New Jersey parents discussing or researching divorce over the past few years have likely come across the terms “nesting” or “birdnesting.” These refer to a method that experts agree can help make child custody and divorce much easier on the children and parents alike.
What is it?
For those that have not heard of the practice, nesting involves keeping the child in one home as the parents alternate from that home to another location. The idea is to give the child a sense of stability while the parents build new, independent lives for themselves.
Some nesting parents decide to not sell the family home immediately upon filing for divorce. During the divorce process, and possibly for some time after, the child stays in the home. Rather than having the child go back and forth between the parents’ separate homes, the parents shuttle in and out of the home as the parenting plan dictates.
Not the usual arrangement
In one traditional parental divorce model, the family home is put up for sale almost immediately upon filing for divorce, and the parents begin working on their separate lives.
The children are then shuttled back and forth to their new homes that may change multiple times over the course of the divorce and thereafter.
This has the effect of blowing up the child’s life literally overnight. In a matter of days, they lose their bedroom, their friends, their school and their sense of stability.

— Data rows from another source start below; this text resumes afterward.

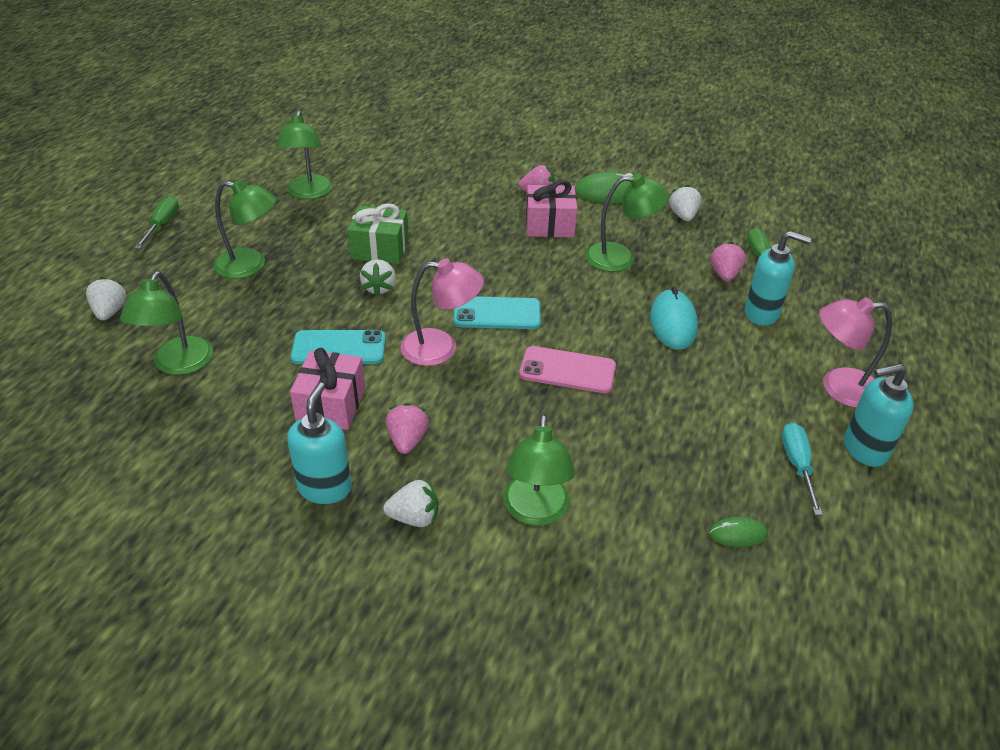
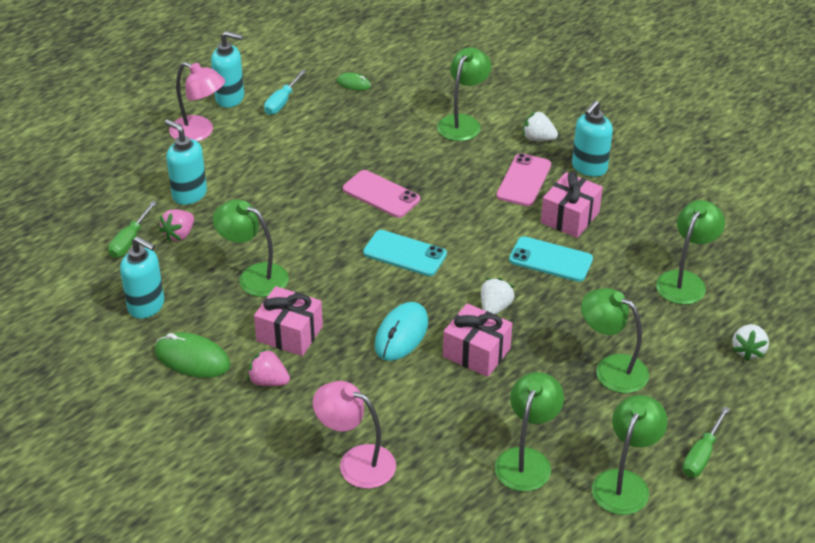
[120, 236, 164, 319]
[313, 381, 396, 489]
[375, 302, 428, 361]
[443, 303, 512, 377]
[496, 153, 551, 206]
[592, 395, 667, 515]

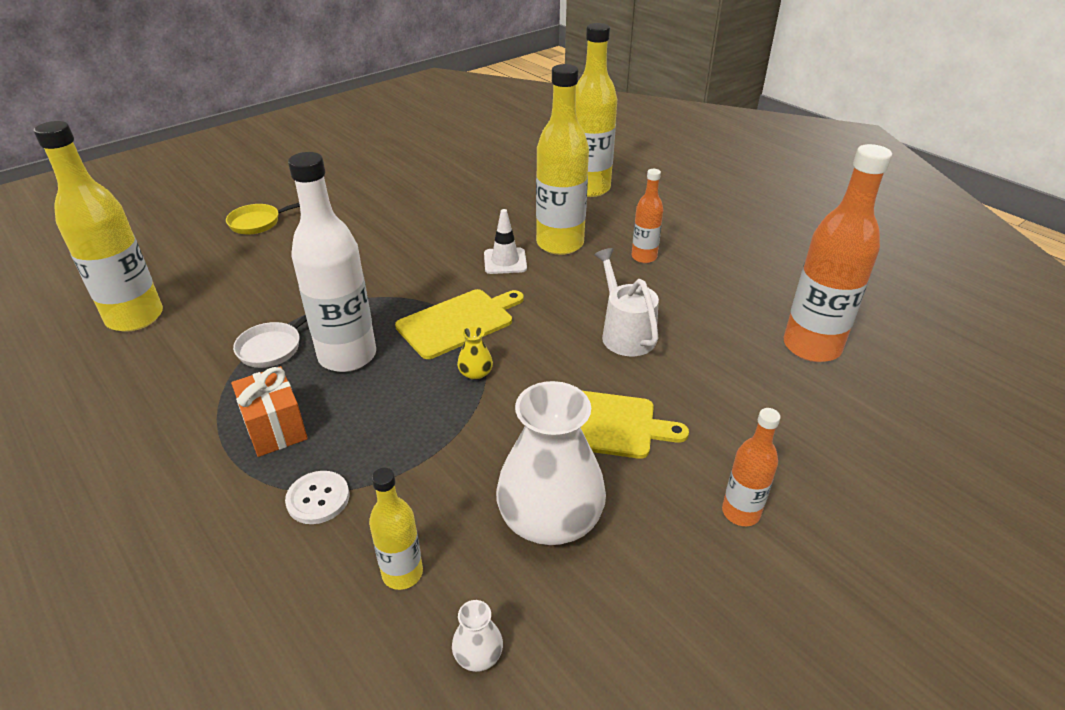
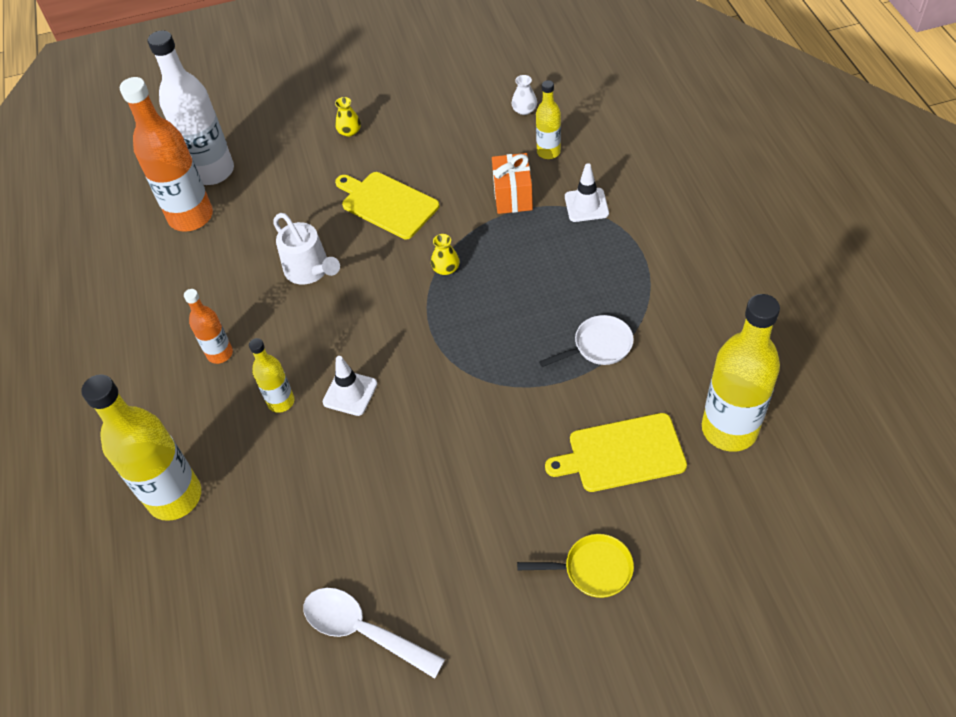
[148, 30, 234, 185]
[249, 338, 294, 413]
[273, 213, 340, 284]
[303, 588, 445, 679]
[335, 97, 361, 137]
[492, 153, 533, 214]
[545, 413, 687, 492]
[565, 163, 609, 222]
[496, 381, 606, 545] (first image)

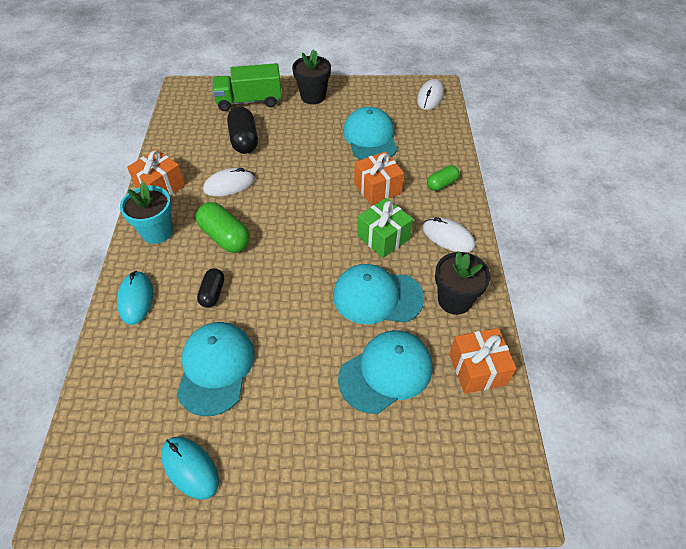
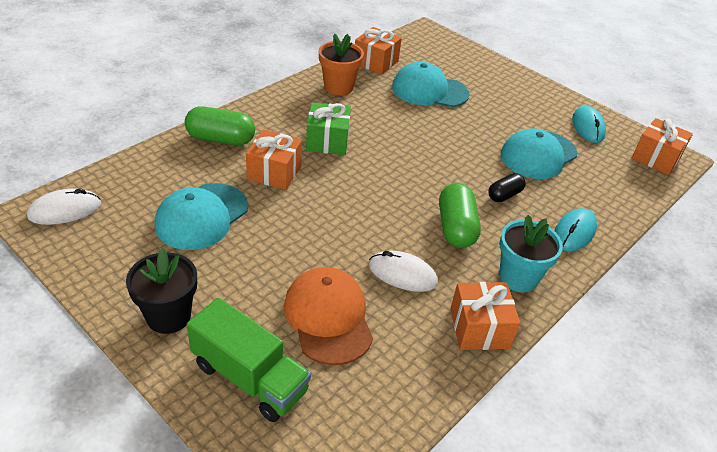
[185, 106, 255, 146]
[284, 267, 373, 365]
[319, 34, 364, 95]
[632, 118, 693, 175]
[333, 264, 424, 324] (first image)
[423, 217, 475, 252] (first image)

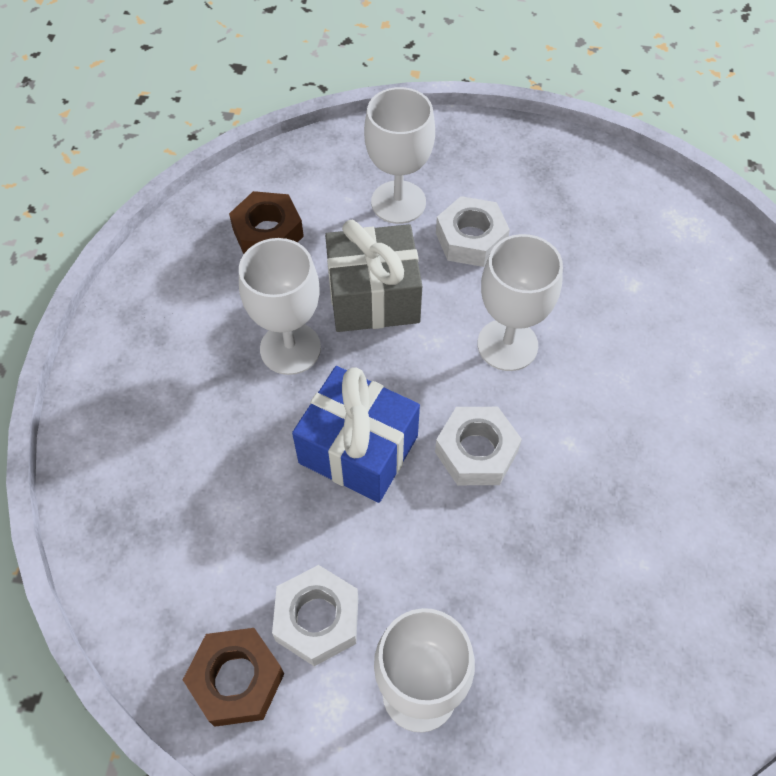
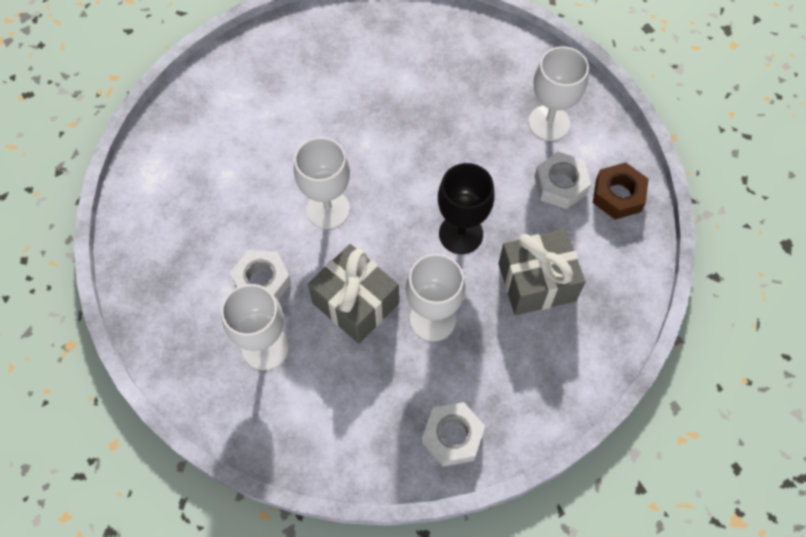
[422, 402, 485, 466]
[438, 163, 495, 254]
[498, 229, 585, 315]
[229, 191, 304, 254] (first image)

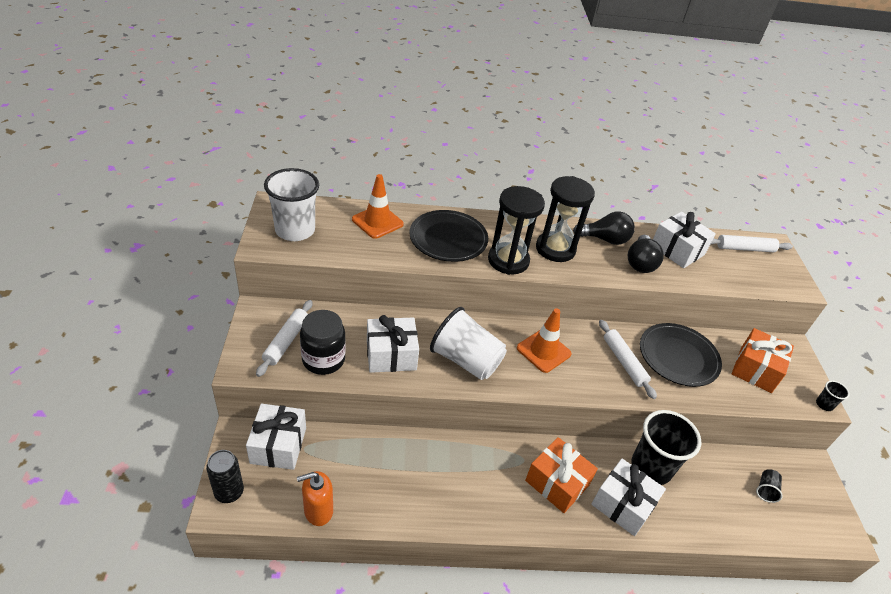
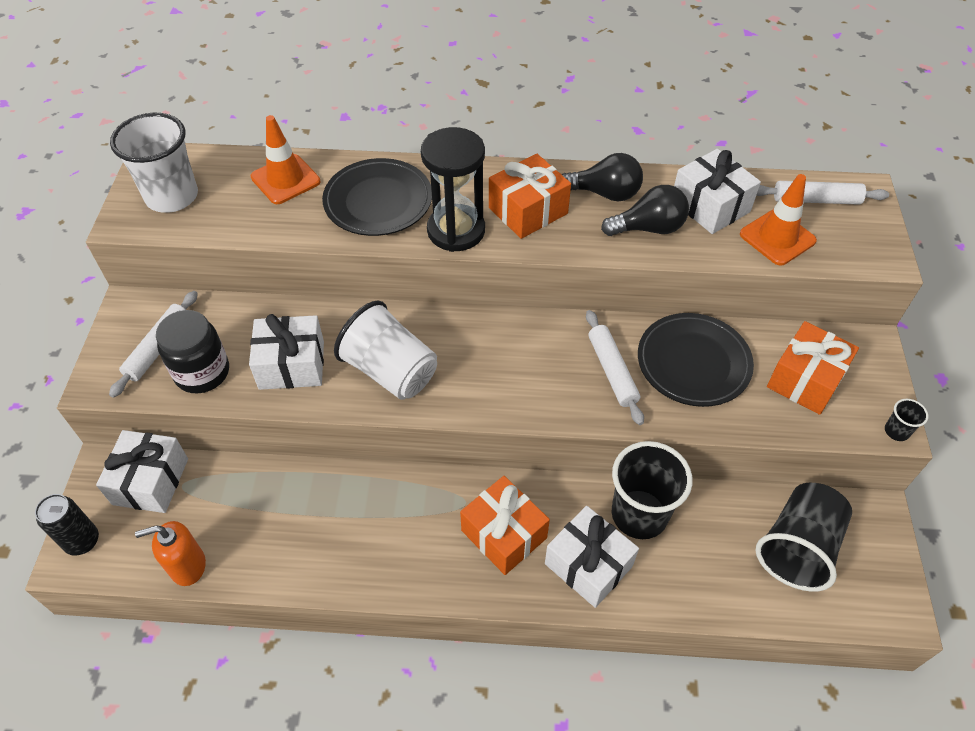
[489, 154, 571, 239]
[601, 185, 689, 236]
[740, 174, 817, 265]
[755, 483, 852, 592]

This loss of stability, in combination with the loss of their family unit can have negative psychological effects on children, especially minor children. This is why nesting has gained popularity over the years.
Changes the child’s dynamic
When parents choose nesting, the child’s life does not change during the divorce. In fact, the only change the child will immediately notice is that only one parent is parenting at a time. Other than this, their life remains unchanged.
This, in conjunction with counseling or therapy, can allow kids the time they need to understand and accept the changes that will come. In turn, the traditional negative psychological impacts of divorce are largely mitigated, and the child has the room they need to accept.
Can help the parents as well
It is no secret that the New Jersey housing market has fallen off a cliff and selling or buying right now can make very little financial sense. Holding off the sale of the family home could allow the parents to continue to share expenses or even continue to live in the house together, albeit separately. This can put parents in a better financial footing to start their new, single lives.